There is extensive use of ogees. As well as in the west window of the nave, ogees feature in two south windows of the nave, one south and two north doorways and a double piscina in the chancel. All Saints had a rood screen and rood loft, traces of which are visible in the east wall of the nave on both sides of the chancel arch. Outside, on the south wall of the nave east of the porch is a scratched mass dial. All Saints' church monuments include a defaced recumbent effigy of a lady in early 14th-century dress, and a Jacobean wall-mounted monument to Robert Burdett, who died in 1603. He is an ancestor of the Burdett baronets. His monument is of veined marble, with Corinthian columns flanking kneeling figures of his family.

The west tower has a ring of four bells. Robert Mellours of Nottingham cast the treble bell in about 1520; it is inscribed with the name IESUS. Hugh II Watts of Leicester cast the tenor bell in about 1640. John Taylor & Co of Loughborough cast or re-cast the second and third bells in 1886 for the rebuilt tower. The ring is unusual in that the third bell, not the tenor, has the largest diameter. All Saints has been a Grade II* listed building since 1953. All Saints is now part of the Benefice of All Souls, which also includes the former parishes of St Nicholas, Austrey; St Mary the Virgin, Newton Regis; St Matthew, Shuttington and Holy Trinity, Warton.

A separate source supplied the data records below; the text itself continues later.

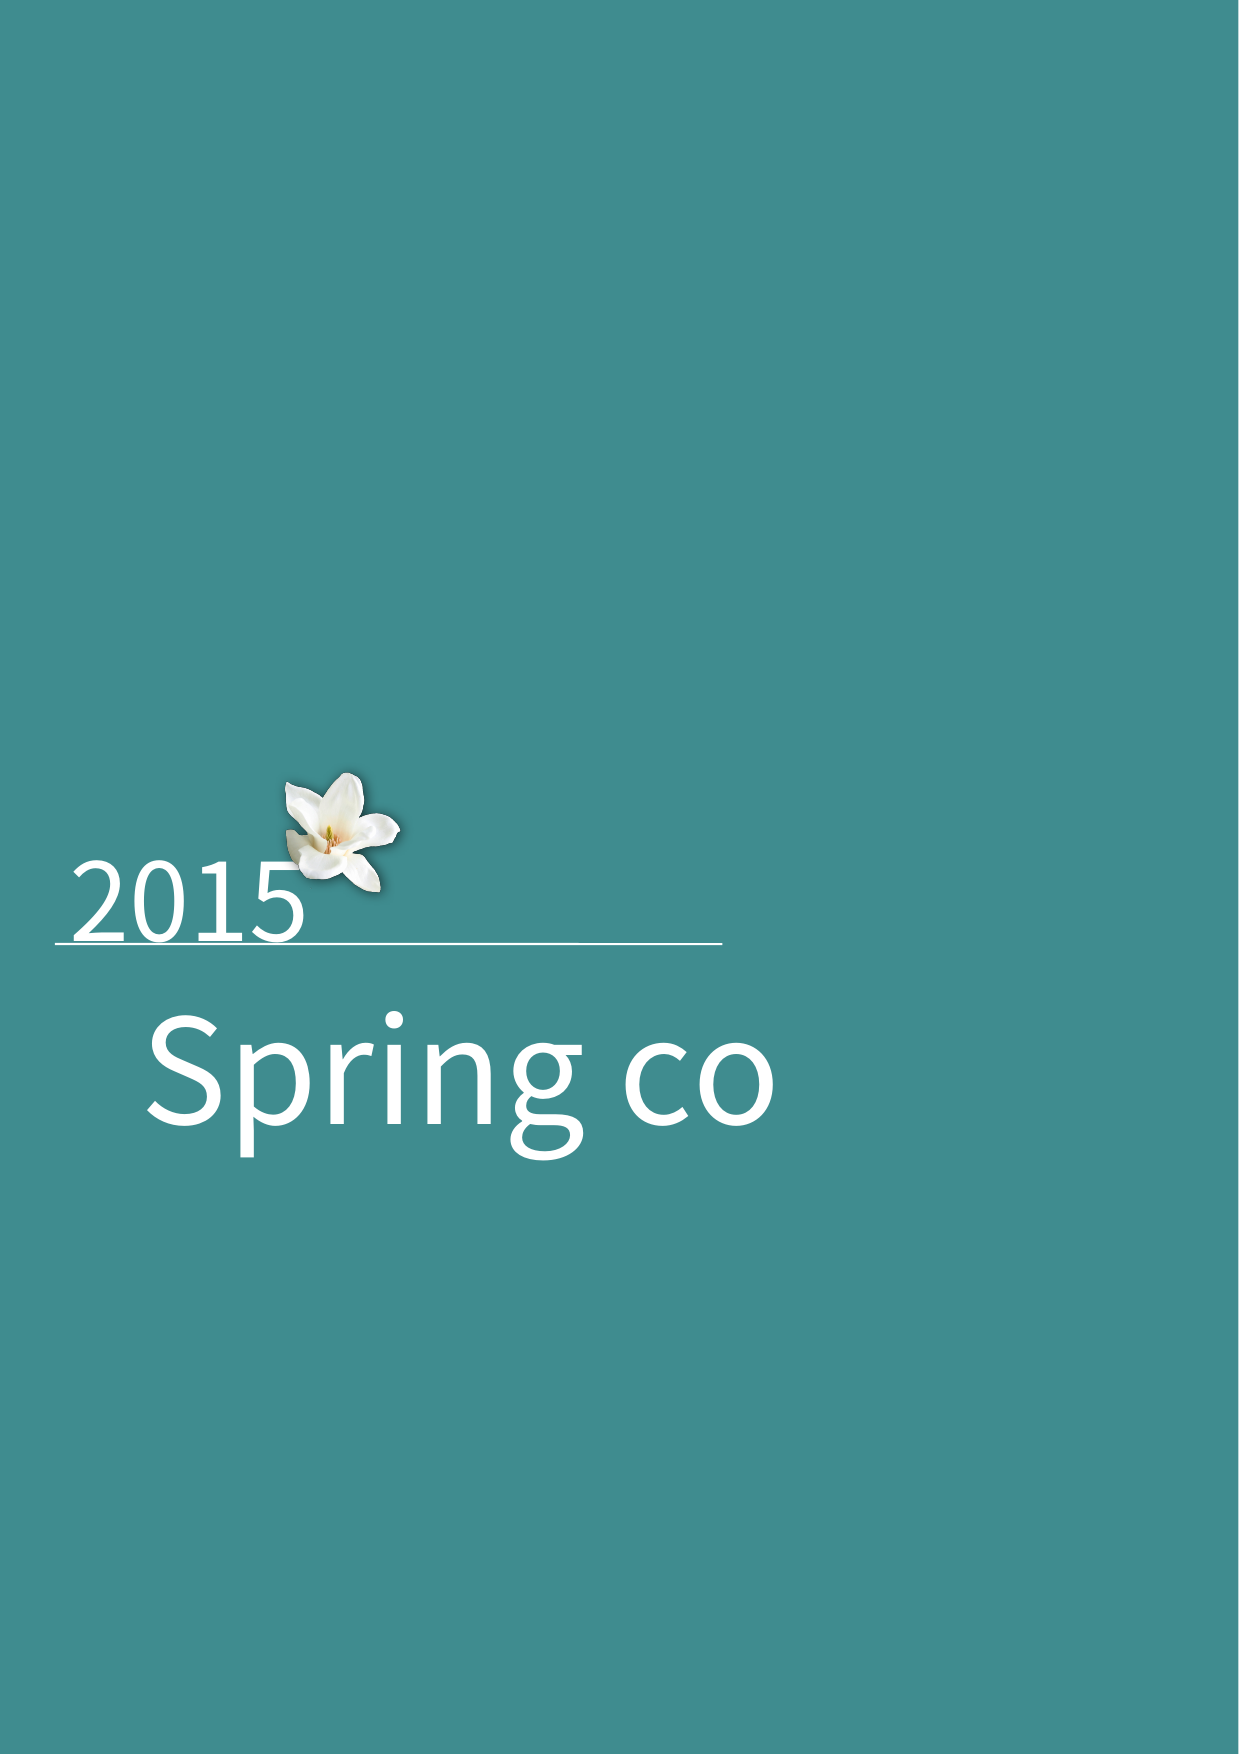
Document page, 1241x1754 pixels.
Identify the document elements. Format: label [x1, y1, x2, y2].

picture [245, 739, 430, 927]
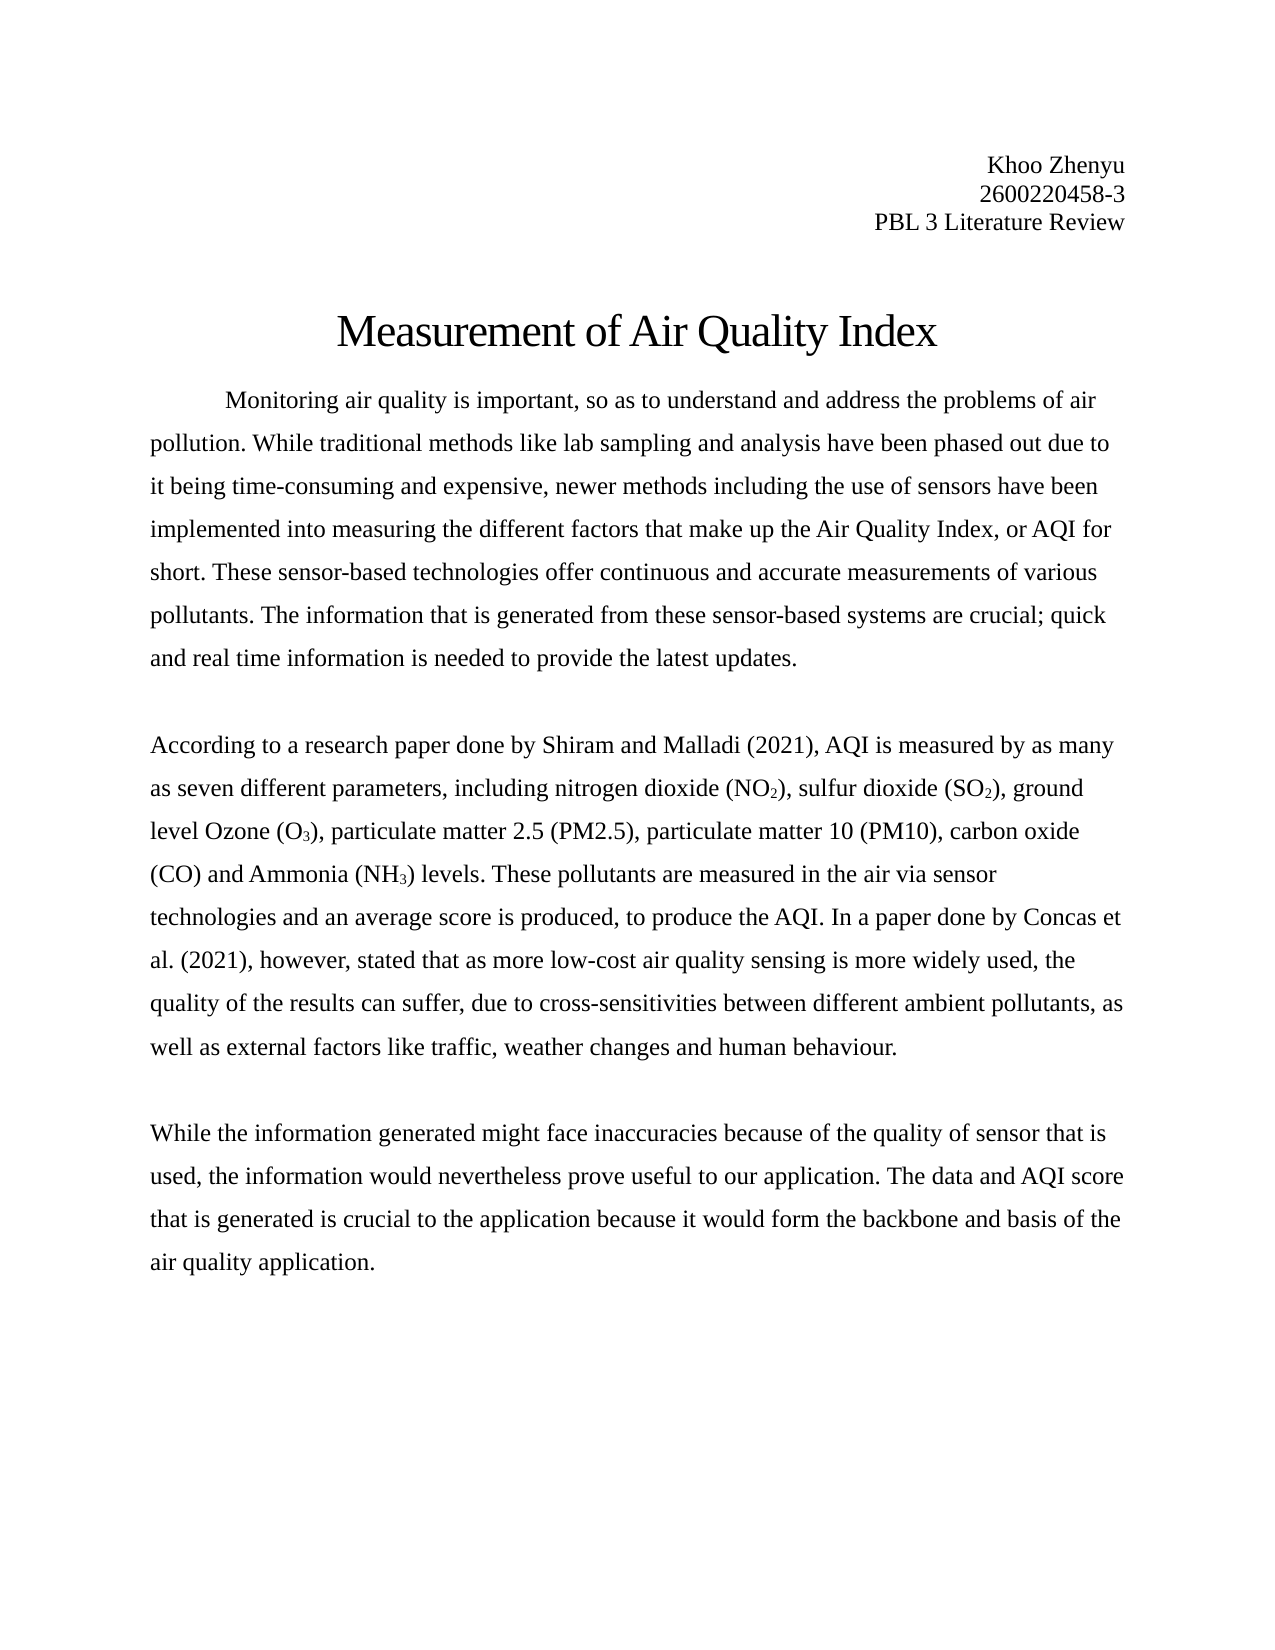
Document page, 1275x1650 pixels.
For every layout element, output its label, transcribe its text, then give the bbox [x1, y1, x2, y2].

text While the information generated might face inaccuracies because of the quality of sensor that is used, the information would nevertheless prove useful to our application. The data and AQI score that is generated is crucial to the application because it would form the backbone and basis of the air quality application. [150, 1118, 1125, 1276]
text PBL 3 Literature Review [150, 207, 1125, 236]
title Measurement of Air Quality Index [150, 303, 1125, 356]
text According to a research paper done by Shiram and Malladi (2021), AQI is measured by as many as seven different parameters, including nitrogen dioxide (NO2), sulfur dioxide (SO2), ground level Ozone (O3), particulate matter 2.5 (PM2.5), particulate matter 10 (PM10), carbon oxide (CO) and Ammonia (NH3) levels. These pollutants are measured in the air via sensor technologies and an average score is produced, to produce the AQI. In a paper done by Concas et al. (2021), however, stated that as more low-cost air quality sensing is more widely used, the quality of the results can suffer, due to cross-sensitivities between different ambient pollutants, as well as external factors like traffic, weather changes and human behaviour. [150, 730, 1125, 1060]
text Khoo Zhenyu [150, 150, 1125, 179]
text Monitoring air quality is important, so as to understand and address the problems of air pollution. While traditional methods like lab sampling and analysis have been phased out due to it being time-consuming and expensive, newer methods including the use of sensors have been implemented into measuring the different factors that make up the Air Quality Index, or AQI for short. These sensor-based technologies offer continuous and accurate measurements of various pollutants. The information that is generated from these sensor-based systems are crucial; quick and real time information is needed to provide the latest updates. [150, 385, 1125, 672]
text 2600220458-3 [150, 179, 1125, 207]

==Other listed buildings==
Seckington has four Grade II listed buildings. Rock Farmhouse is partly 17th century, with late 18th century additions. Old Hall Farmhouse is late 17th or early 18th century, with late 18th and early 19th century additions. The Old Rectory was 18th century but was largely rebuilt in about 1870. Church Farmhouse is late 18th or early 19th century.